Reading passage Start Marker

Under a new legislation, which is set to come into force in September 2006, will allow patients who need kidney transplants will soon be able to receive organs from living donors who are unrelated to them. Currently, live donation is only allowed between people who are genetically or emotionally related.
This news was announced by the by the Human Tissue Authority, which was set up to regulate the use and storage of organs and tissue. They announced that by autumn there will be more flexibility on as to who can donate to whom, which they hope should reduce waiting lists. The new legislation in the Human Tissue Act will allow "paired/pooled" and "altruistic" donation from 1 September.
Paired donation, means the methods of pairing a donor and recipient whose blood types or tissue types do not match with another donor and recipient in the same situation. That is if the donor of one couple matched the recipient of the other, and vice versa, crossover transplantation could be performed. While a pooled donation means involving more than two couples, although this would be prove a bit difficult as all of the transplants would have to take place within the same time-frame. Altruistic donation is the donation of an organ from a stranger, although they believe that there would be fewer volunteers for this.
Baroness Hayman, chairwoman of the Human Tissue Authority, said that the new legislation was set up to increase the number of living kidney transplants by allowing altruistic and paired living kidney donations as these have the potential to save or improve the lives of many people in the UK.
Chris Rudge, UK Transplant managing and transplant director, said there was a desperate shortage of donor organs in the country. He felt that the number of living kidney donors is running at record levels, and by offering the opportunity of paired/pooled and altruistic donation, the Human Tissue Act will offer an exciting new option to people who need a kidney transplant.

Reading passage End Marker

▸ **Work order A**:
In the kidney donation article, from what date will the Human Tissue Act allow "paired/pooled" and "altruistic" donation?
▸ **Work order B**:
Please translate this sentence from the kidney donation article into Spanish: "Currently, live donation is only allowed between people who are genetically or emotionally related."

Supplied data Start Marker

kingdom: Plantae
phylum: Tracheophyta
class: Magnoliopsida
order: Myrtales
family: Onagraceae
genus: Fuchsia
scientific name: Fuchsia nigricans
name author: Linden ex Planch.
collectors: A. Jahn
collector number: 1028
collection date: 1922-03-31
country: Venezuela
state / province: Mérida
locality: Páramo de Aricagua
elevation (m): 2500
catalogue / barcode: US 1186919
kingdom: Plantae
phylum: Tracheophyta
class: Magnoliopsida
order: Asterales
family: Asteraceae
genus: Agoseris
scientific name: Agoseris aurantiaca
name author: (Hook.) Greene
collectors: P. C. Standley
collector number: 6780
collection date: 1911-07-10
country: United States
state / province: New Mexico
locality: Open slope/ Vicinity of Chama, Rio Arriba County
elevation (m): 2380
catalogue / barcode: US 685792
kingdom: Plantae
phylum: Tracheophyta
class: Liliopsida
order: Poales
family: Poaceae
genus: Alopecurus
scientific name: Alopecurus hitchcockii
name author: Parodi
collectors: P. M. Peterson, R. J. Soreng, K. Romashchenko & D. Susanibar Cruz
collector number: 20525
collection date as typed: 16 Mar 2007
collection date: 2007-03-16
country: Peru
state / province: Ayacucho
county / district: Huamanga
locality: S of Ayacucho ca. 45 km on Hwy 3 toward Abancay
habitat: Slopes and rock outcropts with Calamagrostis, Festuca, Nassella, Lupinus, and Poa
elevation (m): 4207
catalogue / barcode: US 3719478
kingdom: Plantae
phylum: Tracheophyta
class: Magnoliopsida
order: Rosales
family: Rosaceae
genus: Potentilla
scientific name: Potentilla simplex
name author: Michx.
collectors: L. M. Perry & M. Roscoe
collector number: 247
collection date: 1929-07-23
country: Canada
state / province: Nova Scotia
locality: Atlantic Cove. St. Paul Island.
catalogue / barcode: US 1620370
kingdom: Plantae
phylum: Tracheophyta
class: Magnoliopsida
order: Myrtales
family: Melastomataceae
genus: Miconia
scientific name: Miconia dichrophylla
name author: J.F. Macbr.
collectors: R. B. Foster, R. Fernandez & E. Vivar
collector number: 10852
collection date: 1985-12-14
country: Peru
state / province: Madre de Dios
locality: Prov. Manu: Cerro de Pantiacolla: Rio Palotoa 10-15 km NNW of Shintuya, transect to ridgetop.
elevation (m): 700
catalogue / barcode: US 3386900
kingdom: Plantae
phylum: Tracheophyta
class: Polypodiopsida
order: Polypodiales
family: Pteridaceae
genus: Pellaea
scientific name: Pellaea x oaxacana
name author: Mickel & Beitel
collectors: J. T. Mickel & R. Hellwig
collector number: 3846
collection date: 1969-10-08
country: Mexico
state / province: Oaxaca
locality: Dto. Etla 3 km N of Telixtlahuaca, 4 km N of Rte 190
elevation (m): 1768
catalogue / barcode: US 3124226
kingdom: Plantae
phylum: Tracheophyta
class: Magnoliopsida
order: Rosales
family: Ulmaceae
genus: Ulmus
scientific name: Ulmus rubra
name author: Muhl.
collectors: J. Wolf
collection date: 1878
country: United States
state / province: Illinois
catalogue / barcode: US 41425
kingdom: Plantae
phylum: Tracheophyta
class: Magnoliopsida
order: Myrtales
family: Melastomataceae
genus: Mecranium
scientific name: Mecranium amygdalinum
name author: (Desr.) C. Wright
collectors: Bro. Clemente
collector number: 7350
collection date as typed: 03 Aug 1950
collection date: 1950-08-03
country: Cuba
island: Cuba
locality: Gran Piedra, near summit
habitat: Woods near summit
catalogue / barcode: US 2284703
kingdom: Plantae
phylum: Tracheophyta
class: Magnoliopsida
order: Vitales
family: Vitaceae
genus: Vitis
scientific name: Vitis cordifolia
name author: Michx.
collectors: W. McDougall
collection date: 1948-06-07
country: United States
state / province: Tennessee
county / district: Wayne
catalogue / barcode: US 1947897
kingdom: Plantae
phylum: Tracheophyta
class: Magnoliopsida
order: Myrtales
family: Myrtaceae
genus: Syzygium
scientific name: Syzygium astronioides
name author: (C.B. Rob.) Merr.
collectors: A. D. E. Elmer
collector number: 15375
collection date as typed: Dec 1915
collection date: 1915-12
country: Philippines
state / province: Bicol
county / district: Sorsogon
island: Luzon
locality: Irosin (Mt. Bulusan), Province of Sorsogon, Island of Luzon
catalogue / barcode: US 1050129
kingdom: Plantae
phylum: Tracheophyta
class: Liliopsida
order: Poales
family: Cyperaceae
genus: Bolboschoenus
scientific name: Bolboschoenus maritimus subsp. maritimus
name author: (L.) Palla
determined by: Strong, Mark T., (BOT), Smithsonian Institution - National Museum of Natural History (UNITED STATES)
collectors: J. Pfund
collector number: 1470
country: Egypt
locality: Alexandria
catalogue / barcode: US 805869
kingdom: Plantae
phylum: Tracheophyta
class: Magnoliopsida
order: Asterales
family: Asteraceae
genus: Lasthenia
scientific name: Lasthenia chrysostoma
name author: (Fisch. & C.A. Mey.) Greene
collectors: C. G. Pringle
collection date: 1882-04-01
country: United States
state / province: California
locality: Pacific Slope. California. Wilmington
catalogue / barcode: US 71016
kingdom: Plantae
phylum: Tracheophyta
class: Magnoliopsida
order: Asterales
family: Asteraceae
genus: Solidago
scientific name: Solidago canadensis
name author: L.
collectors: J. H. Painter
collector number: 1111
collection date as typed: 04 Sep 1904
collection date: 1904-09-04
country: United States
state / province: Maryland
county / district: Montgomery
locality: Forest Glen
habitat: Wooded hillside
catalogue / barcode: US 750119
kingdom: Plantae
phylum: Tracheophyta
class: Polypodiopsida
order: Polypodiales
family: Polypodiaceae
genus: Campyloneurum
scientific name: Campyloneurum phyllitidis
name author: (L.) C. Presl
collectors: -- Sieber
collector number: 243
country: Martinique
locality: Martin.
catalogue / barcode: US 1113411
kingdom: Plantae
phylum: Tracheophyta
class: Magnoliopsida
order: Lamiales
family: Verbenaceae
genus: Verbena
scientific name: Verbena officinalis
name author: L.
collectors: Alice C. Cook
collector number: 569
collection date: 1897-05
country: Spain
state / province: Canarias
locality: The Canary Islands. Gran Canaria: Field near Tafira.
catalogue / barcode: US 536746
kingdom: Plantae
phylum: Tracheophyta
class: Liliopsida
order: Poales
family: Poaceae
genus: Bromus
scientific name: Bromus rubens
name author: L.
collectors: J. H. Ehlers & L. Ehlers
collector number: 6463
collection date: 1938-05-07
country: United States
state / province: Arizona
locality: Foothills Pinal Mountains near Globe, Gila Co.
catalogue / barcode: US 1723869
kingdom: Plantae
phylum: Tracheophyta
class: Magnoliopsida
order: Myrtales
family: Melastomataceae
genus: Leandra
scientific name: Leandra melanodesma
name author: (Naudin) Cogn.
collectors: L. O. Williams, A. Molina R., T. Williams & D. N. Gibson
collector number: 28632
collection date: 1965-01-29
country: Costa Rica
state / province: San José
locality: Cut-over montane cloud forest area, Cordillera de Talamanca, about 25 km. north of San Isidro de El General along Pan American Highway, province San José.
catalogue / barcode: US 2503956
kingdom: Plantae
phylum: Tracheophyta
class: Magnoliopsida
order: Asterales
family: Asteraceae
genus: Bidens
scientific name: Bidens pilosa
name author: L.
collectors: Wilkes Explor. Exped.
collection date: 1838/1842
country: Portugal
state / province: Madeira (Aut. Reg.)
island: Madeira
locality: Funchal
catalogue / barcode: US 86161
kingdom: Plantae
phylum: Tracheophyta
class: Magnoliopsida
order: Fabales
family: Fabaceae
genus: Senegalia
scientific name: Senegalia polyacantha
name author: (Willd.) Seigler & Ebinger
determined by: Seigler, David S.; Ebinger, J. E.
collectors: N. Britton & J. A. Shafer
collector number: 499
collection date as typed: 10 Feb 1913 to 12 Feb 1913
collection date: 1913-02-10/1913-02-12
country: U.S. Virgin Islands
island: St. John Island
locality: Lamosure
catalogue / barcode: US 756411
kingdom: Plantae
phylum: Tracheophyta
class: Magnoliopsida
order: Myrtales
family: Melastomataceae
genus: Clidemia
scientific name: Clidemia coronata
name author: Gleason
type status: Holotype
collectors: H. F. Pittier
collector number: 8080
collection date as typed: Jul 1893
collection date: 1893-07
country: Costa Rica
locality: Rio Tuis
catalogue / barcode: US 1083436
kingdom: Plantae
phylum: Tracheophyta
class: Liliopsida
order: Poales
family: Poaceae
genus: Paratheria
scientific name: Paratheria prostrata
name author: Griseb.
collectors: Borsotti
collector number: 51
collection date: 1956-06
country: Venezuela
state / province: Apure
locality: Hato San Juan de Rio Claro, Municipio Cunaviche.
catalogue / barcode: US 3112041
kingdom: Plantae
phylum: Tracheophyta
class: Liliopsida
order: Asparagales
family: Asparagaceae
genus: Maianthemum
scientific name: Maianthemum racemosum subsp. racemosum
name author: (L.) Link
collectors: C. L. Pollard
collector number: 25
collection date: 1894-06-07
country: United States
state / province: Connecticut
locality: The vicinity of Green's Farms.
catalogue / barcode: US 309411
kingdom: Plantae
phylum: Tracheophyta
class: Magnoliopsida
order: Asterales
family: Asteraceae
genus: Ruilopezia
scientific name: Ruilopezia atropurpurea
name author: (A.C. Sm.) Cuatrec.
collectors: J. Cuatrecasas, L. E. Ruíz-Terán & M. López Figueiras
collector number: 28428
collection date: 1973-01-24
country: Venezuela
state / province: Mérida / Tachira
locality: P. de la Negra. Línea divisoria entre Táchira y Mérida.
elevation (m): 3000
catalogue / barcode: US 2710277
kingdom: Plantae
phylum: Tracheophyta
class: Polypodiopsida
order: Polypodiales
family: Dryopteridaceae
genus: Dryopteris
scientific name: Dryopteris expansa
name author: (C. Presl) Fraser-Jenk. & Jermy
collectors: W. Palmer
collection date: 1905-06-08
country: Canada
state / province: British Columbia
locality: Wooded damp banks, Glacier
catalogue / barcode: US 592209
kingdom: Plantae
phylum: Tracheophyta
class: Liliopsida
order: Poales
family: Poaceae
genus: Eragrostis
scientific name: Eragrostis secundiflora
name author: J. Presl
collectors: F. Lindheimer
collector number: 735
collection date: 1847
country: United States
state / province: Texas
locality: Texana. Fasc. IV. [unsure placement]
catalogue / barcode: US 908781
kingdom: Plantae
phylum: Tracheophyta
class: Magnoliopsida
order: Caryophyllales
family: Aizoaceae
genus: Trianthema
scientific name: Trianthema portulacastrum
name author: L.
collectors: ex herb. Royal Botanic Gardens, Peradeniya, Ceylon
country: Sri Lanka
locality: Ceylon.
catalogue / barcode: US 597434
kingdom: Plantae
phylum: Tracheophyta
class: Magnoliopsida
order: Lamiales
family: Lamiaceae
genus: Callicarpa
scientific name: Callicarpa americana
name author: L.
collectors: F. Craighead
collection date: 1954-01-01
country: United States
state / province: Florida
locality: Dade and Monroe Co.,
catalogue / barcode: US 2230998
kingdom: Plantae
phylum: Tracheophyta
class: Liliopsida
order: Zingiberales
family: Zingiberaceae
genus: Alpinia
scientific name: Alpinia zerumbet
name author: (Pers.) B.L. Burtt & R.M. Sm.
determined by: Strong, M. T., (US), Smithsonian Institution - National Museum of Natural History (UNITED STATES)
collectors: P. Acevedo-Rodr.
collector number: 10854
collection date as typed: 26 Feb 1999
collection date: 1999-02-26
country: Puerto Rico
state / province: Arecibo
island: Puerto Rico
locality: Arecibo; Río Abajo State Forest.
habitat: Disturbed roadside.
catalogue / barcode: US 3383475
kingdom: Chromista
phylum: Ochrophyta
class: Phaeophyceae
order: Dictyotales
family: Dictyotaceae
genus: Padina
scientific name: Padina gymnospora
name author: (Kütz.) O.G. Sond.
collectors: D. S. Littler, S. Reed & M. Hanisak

Supplied data End Marker

▸ **Answer area A**:
From 1 September.

▸ **Answer area B**:
Actualmente, la donación en vida solo está permitida entre personas que tienen un vínculo genético o emocional.